If job seekers start migrating to other job boards, then the "brand equity" of "Monster" will slip, which means the commoditization of the boards, and prices are going to drop.

Candidates are starting to find other job boards, like Craigslist, Indeed, etc. Many of these sites are being found through searches on sites like Google.

If Monster is going to maintain its job seeker "Brand Equity", one strategy is to dilute the Vertical Engines, while at the same time, competing with them.

Is FlipDog ever going to post jobs from any other site other than Monster.com? I don't think so. They even have links to "Post a Job" which point to Monster.com.

It's just another way to dilute the Search Engines, and essentially trick them into thinking this is another job board. This trick by Monster increases their job seeker visits, and increase the number of candidates applying to their clients jobs, etc. Because this is probably a straight SEO play, and therefore, no other marketing dollars being spent on the brand, the intent is simply to drive cheap job seeker traffic to the existing Monster clients.

At some point, we can only expect that the team writing the algorithms for the google search engine will recognize this for what it is, a duplicate of Monster.com. Monster is doing the same thing with Job.com. CareerBuilder is doing the same with Jobsearch.com.

As soon as Google catches up, expect flipdog.com, jobsearch.com, and job.com to be band from the search engine for duplicating content.

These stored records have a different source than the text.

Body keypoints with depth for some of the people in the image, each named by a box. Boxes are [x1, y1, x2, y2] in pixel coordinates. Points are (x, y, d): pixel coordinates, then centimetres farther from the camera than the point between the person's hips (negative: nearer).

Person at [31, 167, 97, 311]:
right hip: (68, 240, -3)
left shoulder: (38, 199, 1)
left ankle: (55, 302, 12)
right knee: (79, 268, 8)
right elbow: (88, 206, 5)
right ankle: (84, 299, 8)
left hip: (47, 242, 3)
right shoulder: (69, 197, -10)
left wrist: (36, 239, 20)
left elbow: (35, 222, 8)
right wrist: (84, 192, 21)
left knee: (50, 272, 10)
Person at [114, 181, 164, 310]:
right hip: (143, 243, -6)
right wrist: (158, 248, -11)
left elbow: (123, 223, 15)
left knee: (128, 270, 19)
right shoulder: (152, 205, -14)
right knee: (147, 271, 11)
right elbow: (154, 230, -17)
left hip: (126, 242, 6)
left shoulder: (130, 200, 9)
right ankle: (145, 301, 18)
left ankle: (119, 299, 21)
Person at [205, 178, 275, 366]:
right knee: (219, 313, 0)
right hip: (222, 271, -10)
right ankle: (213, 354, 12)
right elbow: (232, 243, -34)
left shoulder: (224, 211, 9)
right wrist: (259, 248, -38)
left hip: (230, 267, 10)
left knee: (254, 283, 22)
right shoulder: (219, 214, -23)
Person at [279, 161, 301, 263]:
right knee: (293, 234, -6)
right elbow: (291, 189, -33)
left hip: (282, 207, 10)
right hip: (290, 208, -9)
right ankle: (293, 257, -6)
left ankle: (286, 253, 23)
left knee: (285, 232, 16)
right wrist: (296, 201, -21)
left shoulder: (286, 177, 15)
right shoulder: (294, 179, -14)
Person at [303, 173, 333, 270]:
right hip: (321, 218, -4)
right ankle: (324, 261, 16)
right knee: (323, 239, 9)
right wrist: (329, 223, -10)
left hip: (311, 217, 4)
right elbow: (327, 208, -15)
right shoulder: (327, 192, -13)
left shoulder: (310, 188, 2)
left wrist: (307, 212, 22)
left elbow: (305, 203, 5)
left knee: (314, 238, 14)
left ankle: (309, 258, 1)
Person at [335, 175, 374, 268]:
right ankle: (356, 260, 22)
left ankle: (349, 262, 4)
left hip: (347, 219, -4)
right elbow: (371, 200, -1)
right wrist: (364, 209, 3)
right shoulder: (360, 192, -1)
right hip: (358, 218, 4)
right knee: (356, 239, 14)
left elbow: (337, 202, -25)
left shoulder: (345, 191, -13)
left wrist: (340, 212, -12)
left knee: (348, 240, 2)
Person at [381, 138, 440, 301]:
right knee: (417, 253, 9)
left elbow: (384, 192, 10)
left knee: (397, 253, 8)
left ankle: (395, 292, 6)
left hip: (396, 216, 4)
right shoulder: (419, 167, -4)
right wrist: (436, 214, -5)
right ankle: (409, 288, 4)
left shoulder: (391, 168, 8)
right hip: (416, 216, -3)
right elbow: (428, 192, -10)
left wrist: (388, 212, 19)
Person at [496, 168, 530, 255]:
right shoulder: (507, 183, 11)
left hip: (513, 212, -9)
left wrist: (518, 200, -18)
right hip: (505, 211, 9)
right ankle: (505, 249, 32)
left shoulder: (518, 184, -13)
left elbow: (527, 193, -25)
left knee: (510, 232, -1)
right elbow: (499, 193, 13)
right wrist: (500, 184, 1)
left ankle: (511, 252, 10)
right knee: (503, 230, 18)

Once this happens, you will start seeing the following:
* Increased commoditization of the job board business.
* Increased traffic to the niche and professional association job boards, who currently have good content, but are overshadowed by the Big 2 in SEO.
* Indeed getting purchased, because they have great traffic, but if you own Indeed, you can stop sending traffic to anyone you want.
* CraigsList becoming even more successful in the job market,
* Niche and geographically specific job boards start increasing their share of the job seeker visits.
* CareerBuilder and Monster will be forced to increase their marketing budgets to retain their leadership positions.

C.M Russell said...

I agree, Jon, looks like a pure SEO move. Although Cheesman thinks there's more to come.

Anonymous said...

I'm sure there will be more to come. Looks nice though.